OK, I have an interesting suggestion that would be better for EVERYONE [except comedy central].
Pull Jon Stewart's Daily Show off CC and put it on ABC.
1. It is already tailored to fit in the news category, even though it's satire. [this will help wean the audience for the coming evolution of the show]
2. Stewary HAD a talk show and did it well. [The Daily Show could easily be expanded to 5 nights if the interview segments were slightly longer, you could even start calling it the Nightly Show.]
3. Evolve the show toward a more talkshow/less news format by expanding to an hour in the second season and having 2 interview segments & a musical guest, or 3 interviews.
4. Do this and you will: maximize retention of the core Nightline audience initially, get the Daily Show audience to migrate to ABC, pay Jon Stewart more money, give him a bigger platform, plus play to his strengths AND ease the more mainstream celebrity crowd toward the show by having it on a major network. No charge for the advice, I JUST WANT TO SEE IT! And I bet a lot of others do too.
Posted by: David Starkey | January 30, 2009 at 07:03 PM
My solution to the ABC late night situation
OK, I have an interesting suggestion that would be better for EVERYONE [except comedy central].
Pull Jon Stewart's Daily Show off CC and put it on ABC.
1. It is already tailored to fit in the news category, even though it's satire. [this will help wean the audience for the coming evolution of the show]
2. Stewart HAD a talk show and did it well. [The Daily Show could easily be expanded to 5 nights if the interview segments were slightly longer, you could even start calling it the Nightly Show.]
3. Evolve the show toward a more talk show/less news format by expanding to an hour in the second season and having 2 interview segments & a musical guest, or 3 interviews.
4. Do this and you will: maximize retention of the core Nightline audience initially, get the Daily Show audience to migrate to ABC, pay Jon Stewart more money, give him a bigger platform, plus play to his strengths AND ease the more mainstream celebrity crowd toward the show by having it on a major network. No charge for the advice, I JUST WANT TO SEE IT! And I bet a lot of others do too.

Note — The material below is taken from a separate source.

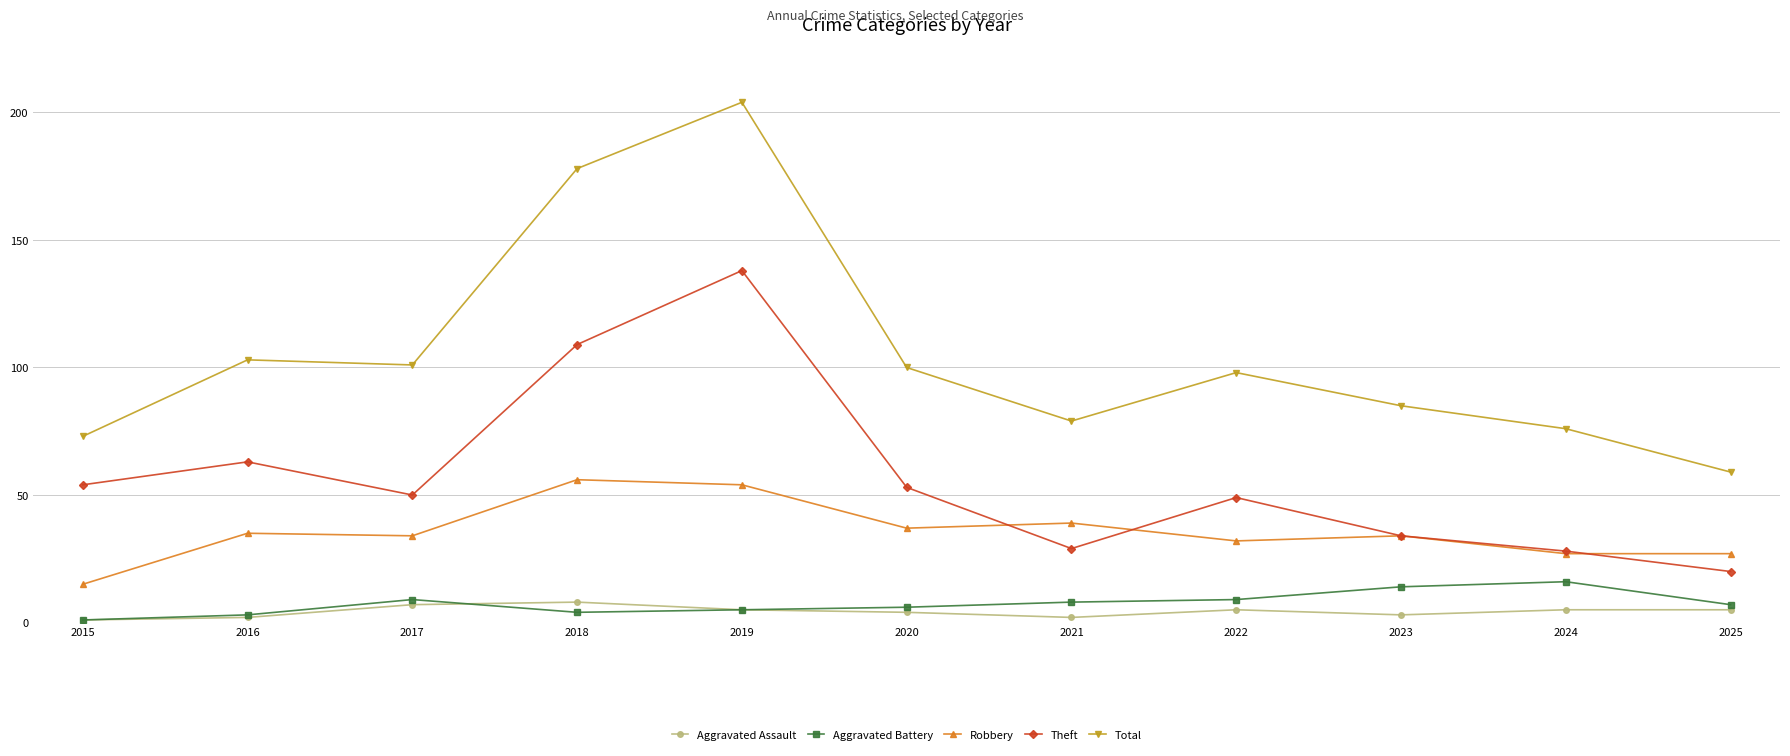

Between 2015 and 2024, which series saw the biggest shift?

Theft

Posted by: David Starkey | January 30, 2009 at 07:06 PM
Why are you forgetting (ignoring?) Craig Ferguson. He´s by far the funniest of them all, with Kimmel a good second, Colbert and then John Stewart (who is so main stream ready that the major networks really should consider him). But Ferguson? He´s been on the forefront of comedy the last few year.
Posted by: Lars | January 31, 2009 at 09:48 AM
To David Starkey...
There is no WAY that Viacom (who owns Comedy Central, among many other stations) would let something like that happen, especially when it would also directly hurt its sister company of CBS corp. I am sure Disney would be open to have Stewart, but that would hurt two large late-night demographics that American Amusements handles quite well right now.
Posted by: David C. | February 03, 2009 at 06:45 AM
Does anyone else think NBC is making a mistake with Conan O'Brien? He doesn't hold a candle to Johnny Carsohn or Jay Leno. He will never hold the audience as he just acts too silly and stupid over the dumbest things most of the time. Jimmy Kimmel, Carson Daly or Craig Ferguson are all head and shoulders above Conan. Time will tell and the tale will be the poor Tonight Show!
Posted by: Rhonda Carritt | February 05, 2009 at 01:26 AM
I used to watch Conan but he lost my viewership when he couldn't do anything when the writers strike was going on last yr. Jay earned my respect when he still made jokes for himself during that time. Personally NBC should just say their done because they have nothing going for them. Wost network in every aspect. Really don't like how they cheated Jay, was really hope he'd do what they did with scrubs and come to ABC. I really don't think Conan and Jimmy can do good. I agree with whoever above said Conan is not mature enough for Jay's time slot.